Je caresse la joue de mon amant pour le réveiller, ne désirant pas le sortir brutalement de son sommeil. J'ai découvert qu'il est facilement irritable s'il est tiré du monde des songes avant son heure. Ses yeux papillonnent, puis il se blottit.
-J'ai faim, marmonne-t-il contre mon cou.
-Alors lève-toi. On va aller grignoter.
-Je peux te manger? ~
-Pervers. Allez, lève-toi.
Les joues rouges, je quitte le lit, puis j'enfile mes vêtements de la veille. Je compte me changer une fois chez moi. Thomas met un moment avant de m'imiter, les yeux à moitié fermés. Il faut que je l'aide à enfiler un t-shirt pour éviter qu'il quitte cette pièce le torse nu. Chez moi, ce serait impensable.
Au rez-de-chaussée, une femme est assise à la table de la cuisine, seule et elle mange une assiette de fruits. Les cheveux blonds relevés en chignon serré, elle est élégante malgré sa minceur à faire peur. Squelettique, elle pourrait partir au vent, ce qui en vient à me questionner sur sa santé. Comprenant qu'il s'agit de la mère de Thomas, je raidis mon dos, aussi craintif qu'une gazelle face à un lion.
-Bonjour maman, bien dormi? commence Thomas en allant fouiller dans le frigidaire. Y'a quoi à manger?
-Tu ne dors pas souvent ici le samedi, remarque la femme. Je te croyais absent.
-Ouais, mon pote m'a ramené. Voici Marco.
Je salue la femme d'un geste polie alors qu'elle me passe au rayon X. Ses yeux couleur du ciel sont intimidants, comme deux blocs de glace tranchants. Son visage étroit est déjà barbouillé d'un font de teint épais alors que le dédain retrousse son nez. Elle n'a rien à voir avec son boute-en-train de fils.

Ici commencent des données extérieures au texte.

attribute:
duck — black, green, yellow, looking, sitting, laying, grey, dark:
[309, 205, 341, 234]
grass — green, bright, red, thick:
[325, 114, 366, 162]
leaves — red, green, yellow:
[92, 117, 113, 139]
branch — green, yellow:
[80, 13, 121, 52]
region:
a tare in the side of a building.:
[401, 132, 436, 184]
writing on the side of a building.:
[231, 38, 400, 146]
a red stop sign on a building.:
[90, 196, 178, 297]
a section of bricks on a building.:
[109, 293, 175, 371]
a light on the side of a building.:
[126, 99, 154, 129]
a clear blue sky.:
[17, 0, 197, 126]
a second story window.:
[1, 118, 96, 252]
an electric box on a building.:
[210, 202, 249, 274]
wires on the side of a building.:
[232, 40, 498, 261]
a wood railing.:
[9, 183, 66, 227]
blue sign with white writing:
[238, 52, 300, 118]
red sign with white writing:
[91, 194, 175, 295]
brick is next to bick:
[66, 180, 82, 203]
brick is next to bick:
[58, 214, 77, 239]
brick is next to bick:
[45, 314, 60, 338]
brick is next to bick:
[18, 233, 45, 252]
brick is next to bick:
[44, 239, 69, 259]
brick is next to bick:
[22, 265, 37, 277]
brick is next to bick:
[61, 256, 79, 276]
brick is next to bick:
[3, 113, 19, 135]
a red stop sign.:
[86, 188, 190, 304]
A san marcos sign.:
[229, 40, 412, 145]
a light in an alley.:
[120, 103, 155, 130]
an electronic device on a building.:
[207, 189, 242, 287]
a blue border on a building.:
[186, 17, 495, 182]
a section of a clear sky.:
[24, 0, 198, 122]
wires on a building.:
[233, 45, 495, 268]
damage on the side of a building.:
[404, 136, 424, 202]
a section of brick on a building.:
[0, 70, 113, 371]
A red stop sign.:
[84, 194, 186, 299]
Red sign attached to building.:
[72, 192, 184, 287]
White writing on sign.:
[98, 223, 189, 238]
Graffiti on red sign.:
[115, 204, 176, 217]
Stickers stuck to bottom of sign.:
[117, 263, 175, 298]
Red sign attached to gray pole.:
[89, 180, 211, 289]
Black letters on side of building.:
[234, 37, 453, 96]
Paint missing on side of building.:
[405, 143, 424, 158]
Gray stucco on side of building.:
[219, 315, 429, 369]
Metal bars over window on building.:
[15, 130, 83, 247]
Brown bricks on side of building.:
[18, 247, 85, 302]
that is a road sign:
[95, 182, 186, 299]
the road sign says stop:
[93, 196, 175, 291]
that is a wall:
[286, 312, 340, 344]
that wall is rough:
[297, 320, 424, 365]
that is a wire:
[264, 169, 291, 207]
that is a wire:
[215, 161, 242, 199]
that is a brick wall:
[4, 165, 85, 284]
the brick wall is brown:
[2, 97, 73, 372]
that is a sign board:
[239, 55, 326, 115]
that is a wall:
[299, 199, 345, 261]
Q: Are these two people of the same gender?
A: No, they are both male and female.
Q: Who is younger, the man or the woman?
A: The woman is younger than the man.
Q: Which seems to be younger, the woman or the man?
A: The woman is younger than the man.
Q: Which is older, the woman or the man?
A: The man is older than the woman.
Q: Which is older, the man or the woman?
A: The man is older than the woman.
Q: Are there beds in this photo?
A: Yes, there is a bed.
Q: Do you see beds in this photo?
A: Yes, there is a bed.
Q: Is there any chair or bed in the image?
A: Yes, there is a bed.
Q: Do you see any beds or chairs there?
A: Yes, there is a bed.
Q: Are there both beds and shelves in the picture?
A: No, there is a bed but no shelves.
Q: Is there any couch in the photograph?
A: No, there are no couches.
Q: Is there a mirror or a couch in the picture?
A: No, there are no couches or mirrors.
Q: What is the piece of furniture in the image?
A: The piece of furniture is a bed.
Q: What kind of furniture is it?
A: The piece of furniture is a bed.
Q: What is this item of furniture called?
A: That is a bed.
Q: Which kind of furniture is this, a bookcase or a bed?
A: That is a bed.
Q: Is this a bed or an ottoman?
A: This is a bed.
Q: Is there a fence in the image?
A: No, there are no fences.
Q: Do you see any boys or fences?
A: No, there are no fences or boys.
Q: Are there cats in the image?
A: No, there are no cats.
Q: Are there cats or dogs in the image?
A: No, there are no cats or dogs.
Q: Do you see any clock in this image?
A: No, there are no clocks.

-En-Enchanté de vous rencontrer, balbutiné-je.
-De même.
C'est tout ce qu'elle dit, ne cherchant pas à converser avec moi. Elle me mel mal à l'aise, tout comme sa maison. Cherchant à fuir, j'approche de Thomas pour lui proposer de cuisiner quelque chose, ce qui me vaut un nouveau regard mauvais de la part de la femme. Je ne me sens pas apprécié, ce qui est rare. Les parents m'aiment toujours lorsqu'ils me rencontrent.
Thomas s'assoit sur le comptoir alors que je cuisine, refusant de jeter d'autres regards vers sa mère. Je comprends pourquoi il déteste cette maison.